** Job **
Extract the lines of the entries below verbatim, from the line containing "Unioni di Mestieri" through the line containing "Przez cztery dni", including both of those lines. Omit the pictures from your answer.

[Dataset entries]
────
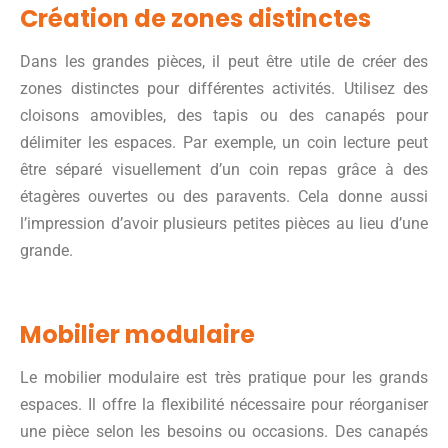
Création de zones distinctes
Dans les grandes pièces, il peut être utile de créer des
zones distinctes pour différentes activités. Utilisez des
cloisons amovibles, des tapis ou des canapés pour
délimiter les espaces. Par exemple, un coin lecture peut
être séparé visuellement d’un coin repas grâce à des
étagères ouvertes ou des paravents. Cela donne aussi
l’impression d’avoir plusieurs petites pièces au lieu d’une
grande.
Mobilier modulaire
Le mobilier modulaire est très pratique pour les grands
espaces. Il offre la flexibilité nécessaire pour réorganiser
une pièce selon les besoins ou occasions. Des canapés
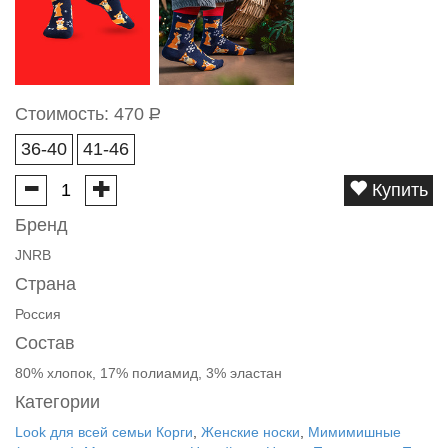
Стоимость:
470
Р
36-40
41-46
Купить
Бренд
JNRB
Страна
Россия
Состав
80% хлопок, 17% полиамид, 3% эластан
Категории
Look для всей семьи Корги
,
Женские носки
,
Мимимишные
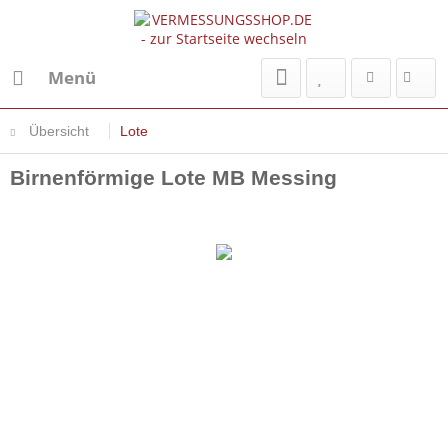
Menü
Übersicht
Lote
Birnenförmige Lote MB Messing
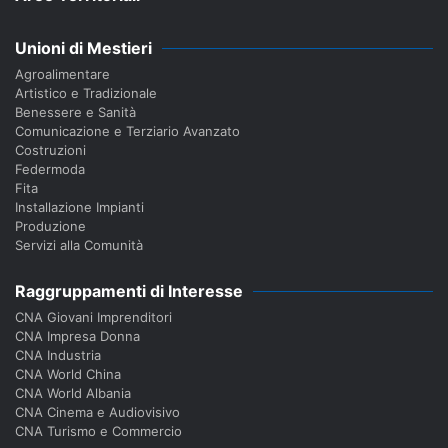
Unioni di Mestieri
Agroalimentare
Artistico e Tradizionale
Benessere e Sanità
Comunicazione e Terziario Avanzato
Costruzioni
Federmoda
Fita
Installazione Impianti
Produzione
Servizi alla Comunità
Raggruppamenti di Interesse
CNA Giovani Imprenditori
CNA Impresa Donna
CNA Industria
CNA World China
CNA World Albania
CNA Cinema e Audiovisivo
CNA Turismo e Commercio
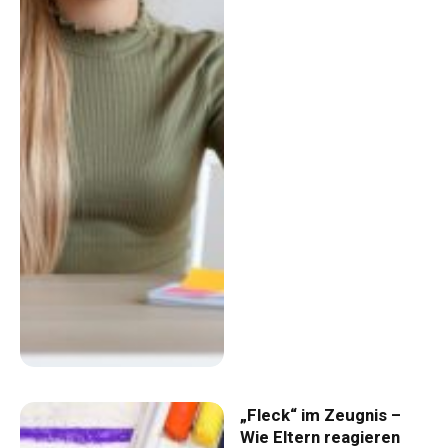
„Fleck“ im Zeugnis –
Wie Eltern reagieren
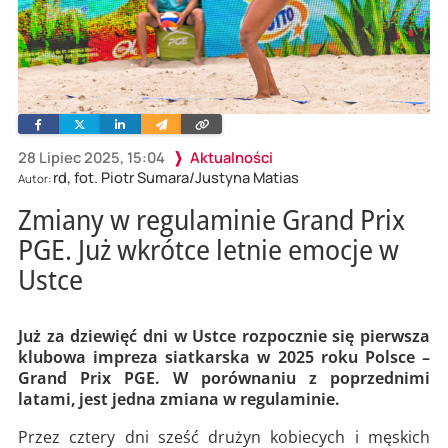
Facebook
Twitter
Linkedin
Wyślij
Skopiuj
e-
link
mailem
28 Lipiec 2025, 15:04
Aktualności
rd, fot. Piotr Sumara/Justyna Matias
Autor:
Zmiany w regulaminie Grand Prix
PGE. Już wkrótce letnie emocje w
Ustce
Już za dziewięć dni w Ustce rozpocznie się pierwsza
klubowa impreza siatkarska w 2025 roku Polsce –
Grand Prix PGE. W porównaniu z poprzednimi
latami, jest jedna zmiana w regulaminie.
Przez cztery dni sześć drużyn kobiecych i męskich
────
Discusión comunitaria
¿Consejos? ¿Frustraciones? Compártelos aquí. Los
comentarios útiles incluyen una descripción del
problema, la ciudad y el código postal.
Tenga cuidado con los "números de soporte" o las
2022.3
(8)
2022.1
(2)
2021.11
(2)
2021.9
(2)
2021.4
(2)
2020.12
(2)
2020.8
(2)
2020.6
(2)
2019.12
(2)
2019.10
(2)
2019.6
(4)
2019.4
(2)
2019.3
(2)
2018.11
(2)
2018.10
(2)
────
** Your response **
Unioni di Mestieri
Agroalimentare
Artistico e Tradizionale
Benessere e Sanità
Comunicazione e Terziario Avanzato
Costruzioni
Federmoda
Fita
Installazione Impianti
Produzione
Servizi alla Comunità
Raggruppamenti di Interesse
CNA Giovani Imprenditori
CNA Impresa Donna
CNA Industria
CNA World China
CNA World Albania
CNA Cinema e Audiovisivo
CNA Turismo e Commercio
„Fleck“ im Zeugnis –
Wie Eltern reagieren
Facebook
Twitter
Linkedin
Wyślij
Skopiuj
e-
link
mailem
28 Lipiec 2025, 15:04
Aktualności
rd, fot. Piotr Sumara/Justyna Matias
Autor:
Zmiany w regulaminie Grand Prix
PGE. Już wkrótce letnie emocje w
Ustce
Już za dziewięć dni w Ustce rozpocznie się pierwsza
klubowa impreza siatkarska w 2025 roku Polsce –
Grand Prix PGE. W porównaniu z poprzednimi
latami, jest jedna zmiana w regulaminie.
Przez cztery dni sześć drużyn kobiecych i męskich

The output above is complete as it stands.